EXERCISES TO COMPLETE »
A. In the excerpt about physicist Daniel Whiteson, to whom do Whiteson and Warner dedicate their book?
B. Continue the excerpt about physicist Daniel Whiteson, starting after its last sentence.

EXCERPTED PASSAGE »
○ ○ ○ ○ ○
Co-author Daniel Whiteson is a particle physicist at the University of California, Irvine, who has worked on the ATLAS collaboration at CERN’s Large Hadron Collider. He’s also a gifted science communicator who previously co-authored two books with cartoonist Jorge Cham of PhD Comics fame: 2018’s We Have No Idea and 2021’s Frequently Asked Questions About the Universe. (The pair also co-hosted a podcast from 2018 to 2024, Daniel and Jorge Explain the Universe.) This time around, cartoonist Andy Warner provided the illustrations, and Whiteson and Warner charmingly dedicate their book to “all the alien scientists we have yet to meet.”

Whiteson has long been interested in the philosophy of physics. “I’m not the kind of physicist who’s like, ‘whatever, let’s just measure stuff,’” he told Ars. “The thing that always excited me about physics was this implicit promise that we were doing something universal, that we were learning things that were true on other planets. But the more I learned, the more concerned I became that this might have been oversold. None are fundamental, and we don’t understand why anything emerges. Can we separate the human lens from the thing we’re looking at? We don’t know in the end how much that lens is distorting what we see or defining what we’re looking at. So that was the fundamental question I always wanted to explore.”
○ ○ ○ ○ ○
RECORD LIST »

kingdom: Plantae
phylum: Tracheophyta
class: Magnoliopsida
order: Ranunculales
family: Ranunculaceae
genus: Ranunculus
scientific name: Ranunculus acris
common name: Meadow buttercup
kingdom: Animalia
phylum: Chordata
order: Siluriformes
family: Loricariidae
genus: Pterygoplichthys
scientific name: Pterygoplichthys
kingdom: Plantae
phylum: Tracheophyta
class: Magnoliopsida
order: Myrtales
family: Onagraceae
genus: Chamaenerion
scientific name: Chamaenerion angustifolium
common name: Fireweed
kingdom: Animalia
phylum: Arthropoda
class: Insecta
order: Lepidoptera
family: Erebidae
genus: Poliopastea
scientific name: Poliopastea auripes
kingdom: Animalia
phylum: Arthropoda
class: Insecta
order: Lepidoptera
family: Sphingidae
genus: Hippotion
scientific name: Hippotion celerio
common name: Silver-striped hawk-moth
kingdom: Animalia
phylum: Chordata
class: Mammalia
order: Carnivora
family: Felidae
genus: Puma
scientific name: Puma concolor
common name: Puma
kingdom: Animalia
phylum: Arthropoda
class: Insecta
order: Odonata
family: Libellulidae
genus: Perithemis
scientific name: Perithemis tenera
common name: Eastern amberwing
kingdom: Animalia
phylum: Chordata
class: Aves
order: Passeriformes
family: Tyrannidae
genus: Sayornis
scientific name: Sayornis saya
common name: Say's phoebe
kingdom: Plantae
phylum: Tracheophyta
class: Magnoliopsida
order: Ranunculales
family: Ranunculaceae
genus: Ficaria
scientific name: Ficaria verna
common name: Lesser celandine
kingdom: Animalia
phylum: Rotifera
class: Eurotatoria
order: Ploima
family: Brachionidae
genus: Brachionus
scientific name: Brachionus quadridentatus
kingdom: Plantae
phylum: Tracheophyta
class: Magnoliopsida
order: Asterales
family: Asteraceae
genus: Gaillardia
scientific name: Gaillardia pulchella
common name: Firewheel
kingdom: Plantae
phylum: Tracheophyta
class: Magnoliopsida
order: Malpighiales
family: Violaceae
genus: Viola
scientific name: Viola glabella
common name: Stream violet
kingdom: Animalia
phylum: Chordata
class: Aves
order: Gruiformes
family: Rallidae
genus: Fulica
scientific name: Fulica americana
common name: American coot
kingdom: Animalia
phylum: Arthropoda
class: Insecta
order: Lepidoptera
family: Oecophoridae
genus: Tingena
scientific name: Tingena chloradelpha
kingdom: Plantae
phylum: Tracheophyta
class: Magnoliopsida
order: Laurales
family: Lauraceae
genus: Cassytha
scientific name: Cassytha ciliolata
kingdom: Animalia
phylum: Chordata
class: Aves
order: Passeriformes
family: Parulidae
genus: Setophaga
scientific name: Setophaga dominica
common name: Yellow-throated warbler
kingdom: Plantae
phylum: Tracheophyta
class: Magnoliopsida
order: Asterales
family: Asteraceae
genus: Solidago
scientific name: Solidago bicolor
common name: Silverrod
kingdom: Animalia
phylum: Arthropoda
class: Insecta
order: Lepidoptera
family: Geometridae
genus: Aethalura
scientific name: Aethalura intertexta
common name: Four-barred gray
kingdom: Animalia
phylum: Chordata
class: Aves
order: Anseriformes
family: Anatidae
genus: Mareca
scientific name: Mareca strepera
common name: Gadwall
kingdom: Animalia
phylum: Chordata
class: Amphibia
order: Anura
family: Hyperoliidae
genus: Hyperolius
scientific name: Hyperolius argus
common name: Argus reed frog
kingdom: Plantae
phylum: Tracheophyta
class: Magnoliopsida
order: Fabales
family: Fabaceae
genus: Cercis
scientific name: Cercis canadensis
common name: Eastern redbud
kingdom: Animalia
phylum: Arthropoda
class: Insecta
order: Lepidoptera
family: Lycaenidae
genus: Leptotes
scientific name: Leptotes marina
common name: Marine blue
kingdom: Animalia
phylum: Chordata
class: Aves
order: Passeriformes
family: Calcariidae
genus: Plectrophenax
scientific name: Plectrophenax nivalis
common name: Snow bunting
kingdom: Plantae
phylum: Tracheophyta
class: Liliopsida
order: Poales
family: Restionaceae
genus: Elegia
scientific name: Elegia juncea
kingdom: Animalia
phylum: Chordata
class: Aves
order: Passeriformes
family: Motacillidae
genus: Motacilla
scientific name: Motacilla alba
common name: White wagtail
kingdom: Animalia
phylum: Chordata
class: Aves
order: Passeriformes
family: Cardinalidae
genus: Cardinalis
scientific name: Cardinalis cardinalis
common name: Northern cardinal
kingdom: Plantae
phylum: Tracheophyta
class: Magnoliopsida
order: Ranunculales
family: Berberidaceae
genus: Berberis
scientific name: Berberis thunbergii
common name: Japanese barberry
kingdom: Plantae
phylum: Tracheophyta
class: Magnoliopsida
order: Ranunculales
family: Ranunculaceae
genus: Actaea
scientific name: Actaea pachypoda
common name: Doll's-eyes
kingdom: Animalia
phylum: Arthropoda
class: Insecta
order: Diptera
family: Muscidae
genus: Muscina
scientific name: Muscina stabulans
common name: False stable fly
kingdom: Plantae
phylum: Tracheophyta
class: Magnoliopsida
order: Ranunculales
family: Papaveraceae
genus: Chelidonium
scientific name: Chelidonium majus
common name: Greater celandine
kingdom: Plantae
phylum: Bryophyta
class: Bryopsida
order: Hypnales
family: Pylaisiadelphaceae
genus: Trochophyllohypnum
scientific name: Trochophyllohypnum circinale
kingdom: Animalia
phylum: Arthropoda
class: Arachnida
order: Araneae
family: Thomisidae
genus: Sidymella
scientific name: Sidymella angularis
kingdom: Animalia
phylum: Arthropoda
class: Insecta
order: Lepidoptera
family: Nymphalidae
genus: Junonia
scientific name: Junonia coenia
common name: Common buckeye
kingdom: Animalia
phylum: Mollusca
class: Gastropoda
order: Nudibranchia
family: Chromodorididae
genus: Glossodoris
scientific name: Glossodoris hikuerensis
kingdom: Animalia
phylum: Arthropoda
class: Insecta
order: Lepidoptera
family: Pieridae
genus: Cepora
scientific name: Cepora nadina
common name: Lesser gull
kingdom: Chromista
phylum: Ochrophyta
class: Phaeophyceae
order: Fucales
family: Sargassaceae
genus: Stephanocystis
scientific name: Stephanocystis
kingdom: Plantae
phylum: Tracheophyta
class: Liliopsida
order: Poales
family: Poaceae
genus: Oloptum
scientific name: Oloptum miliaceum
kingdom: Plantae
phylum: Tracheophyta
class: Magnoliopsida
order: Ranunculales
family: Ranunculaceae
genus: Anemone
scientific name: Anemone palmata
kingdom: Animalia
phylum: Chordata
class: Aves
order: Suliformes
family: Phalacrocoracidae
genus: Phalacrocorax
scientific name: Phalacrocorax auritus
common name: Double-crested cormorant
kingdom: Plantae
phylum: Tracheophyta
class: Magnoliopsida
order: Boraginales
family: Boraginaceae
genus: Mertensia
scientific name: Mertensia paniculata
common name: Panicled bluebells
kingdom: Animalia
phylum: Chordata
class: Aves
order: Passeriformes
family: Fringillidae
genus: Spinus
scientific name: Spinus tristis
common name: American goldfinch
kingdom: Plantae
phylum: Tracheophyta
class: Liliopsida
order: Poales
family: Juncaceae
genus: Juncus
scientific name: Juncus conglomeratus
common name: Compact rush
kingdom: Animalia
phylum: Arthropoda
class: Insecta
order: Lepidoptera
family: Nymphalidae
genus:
○ ○ ○ ○ ○
THE REPLIES »
A. They dedicate it to "all the alien scientists we have yet to meet."

B.
Whiteson initially pitched his book idea to his 14-year-old son, who inherited his father’s interest in science. But his son thought Whiteson’s planned discussion of how physics might not be universal was, well, boring. “When you ask for notes, you’ve got to listen to them,” said Whiteson. “So I came back and said, ‘Well, what about a book about when aliens arrive? Will their science be similar to ours? Can we collaborate together?’” That pitch won the teen’s enthusiastic approval: same ideas, but couched in the context of alien contact to make them more concrete.

As for Warner’s involvement as illustrator, “I cold-emailed him and said, ‘Want to write a book about aliens? You get to draw lots of weird aliens,’” said Whiteson. Who could resist that offer?

Ars caught up with Whiteson to learn more.

cartoon exploring possible outcomes of first alien contact

Credit: Andy Warner

Ars Technica: You open each chapter with fictional hypothetical scenarios. Why?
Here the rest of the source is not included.